Image
RPNM Chair's Formal Statement Sidesteps the Actual Allegations; Leaked SCC Emails Reveal Data Access Weaponized Against Party Critics; A Flood of Public Voices Confirms What Insiders Already Knew
By Chris Edwards, Editor | 2nd Life Media Alamogordo Town News / New Mexico Conservative News
April 2, 2026
This article is a follow-up to our March 31 report, "Do as I Say, Not as I Do: The Alleged Stunning Hypocrisy Gap Between Otero County's Republican Moralizers and Their Private Lives," published by New Mexico Conservative News and 2nd Life Media Alamogordo Town News. We stand fully and without reservation by that report in its entirety. We invite readers to review it alongside this response.
ALAMOGORDO, NM — Let us begin with what actually happened.
Our March 31, 2026 report did not examine Amy Barela's marriage. It did not reference her separation. It did not report on her marital history in any form. Those are her words in her response — not ours in our original article.
The questions our reporting raised were different in kind, sourced from named community figures including former Alamogordo Mayor Susan Payne, and they went to the distance between the public platform that certain Otero County Republican leaders have built — a platform loudly rooted in traditional family values, Christian conservative principles, and the policing of others' private conduct — and specific allegations about their own private lives that are wholly inconsistent with that platform.
That is what we reported. That is what we stand by. And notably, that is precisely what Chairwoman Barela did not address in her formal response on social media and on the New Mexico Conservative News platform directly.
What she addressed instead was her marriage. A marriage, we are pleased to note, that she describes as stronger today than it has ever been, grounded in faith and resilience. We congratulate her sincerely on that. A strong marriage that has weathered adversity is something worth celebrating, and we celebrate it. We always have. That is not what our article was about.
The specific allegations raised by named sources in our reporting remain unanswered.
Chairwoman Barela's formal statement, received by this publication following our March 31 report, is a skillfully constructed piece of political communication. It is personal, it is emotionally resonant, and it pivots immediately to terrain she controls — her marriage, her family, her faith, her resilience.

[Stored entries]
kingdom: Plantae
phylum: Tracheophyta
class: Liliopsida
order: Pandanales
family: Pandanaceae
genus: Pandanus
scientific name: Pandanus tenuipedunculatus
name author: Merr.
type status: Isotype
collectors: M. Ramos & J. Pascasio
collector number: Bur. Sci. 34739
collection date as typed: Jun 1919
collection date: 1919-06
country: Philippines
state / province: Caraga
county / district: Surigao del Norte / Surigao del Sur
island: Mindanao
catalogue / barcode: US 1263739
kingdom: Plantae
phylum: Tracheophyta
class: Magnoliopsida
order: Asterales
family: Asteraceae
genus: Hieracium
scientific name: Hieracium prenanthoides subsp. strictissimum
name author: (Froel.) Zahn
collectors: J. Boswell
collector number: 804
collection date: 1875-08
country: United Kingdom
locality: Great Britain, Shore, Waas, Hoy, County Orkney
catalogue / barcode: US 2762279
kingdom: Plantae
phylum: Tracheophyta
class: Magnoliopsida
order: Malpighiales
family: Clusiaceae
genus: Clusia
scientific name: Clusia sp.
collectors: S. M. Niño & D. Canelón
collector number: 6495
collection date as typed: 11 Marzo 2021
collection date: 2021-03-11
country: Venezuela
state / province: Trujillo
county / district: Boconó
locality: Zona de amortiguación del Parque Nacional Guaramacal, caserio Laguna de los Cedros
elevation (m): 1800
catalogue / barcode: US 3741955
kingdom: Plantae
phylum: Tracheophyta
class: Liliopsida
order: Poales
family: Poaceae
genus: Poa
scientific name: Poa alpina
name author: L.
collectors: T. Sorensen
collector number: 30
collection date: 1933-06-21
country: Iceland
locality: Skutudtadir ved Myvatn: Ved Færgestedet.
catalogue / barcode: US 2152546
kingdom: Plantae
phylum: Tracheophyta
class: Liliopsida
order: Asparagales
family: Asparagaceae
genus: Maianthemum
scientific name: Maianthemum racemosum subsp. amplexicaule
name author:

**TASKS AND EXERCISES:**
[1] Translate this sentence from the article on the RPNM chair's statement into Spanish: "The specific allegations raised by named sources in our reporting remain unanswered."
[2] In the herbarium records, turn the lines into a Markdown table from the line with "country: United Kingdom" up to and including the line with "state / province: Trujillo". Use the columns No. and Line, and number each row.

**ANSWERS TO THE EXERCISE:**
[1] Las acusaciones específicas planteadas por fuentes identificadas en nuestros reportajes siguen sin respuesta.

[2]
| No. | Line |
|---|---|
| 1 | country: United Kingdom |
| 2 | locality: Great Britain, Shore, Waas, Hoy, County Orkney |
| 3 | catalogue / barcode: US 2762279 |
| 4 | kingdom: Plantae |
| 5 | phylum: Tracheophyta |
| 6 | class: Magnoliopsida |
| 7 | order: Malpighiales |
| 8 | family: Clusiaceae |
| 9 | genus: Clusia |
| 10 | scientific name: Clusia sp. |
| 11 | collectors: S. M. Niño & D. Canelón |
| 12 | collector number: 6495 |
| 13 | collection date as typed: 11 Marzo 2021 |
| 14 | collection date: 2021-03-11 |
| 15 | country: Venezuela |
| 16 | state / province: Trujillo |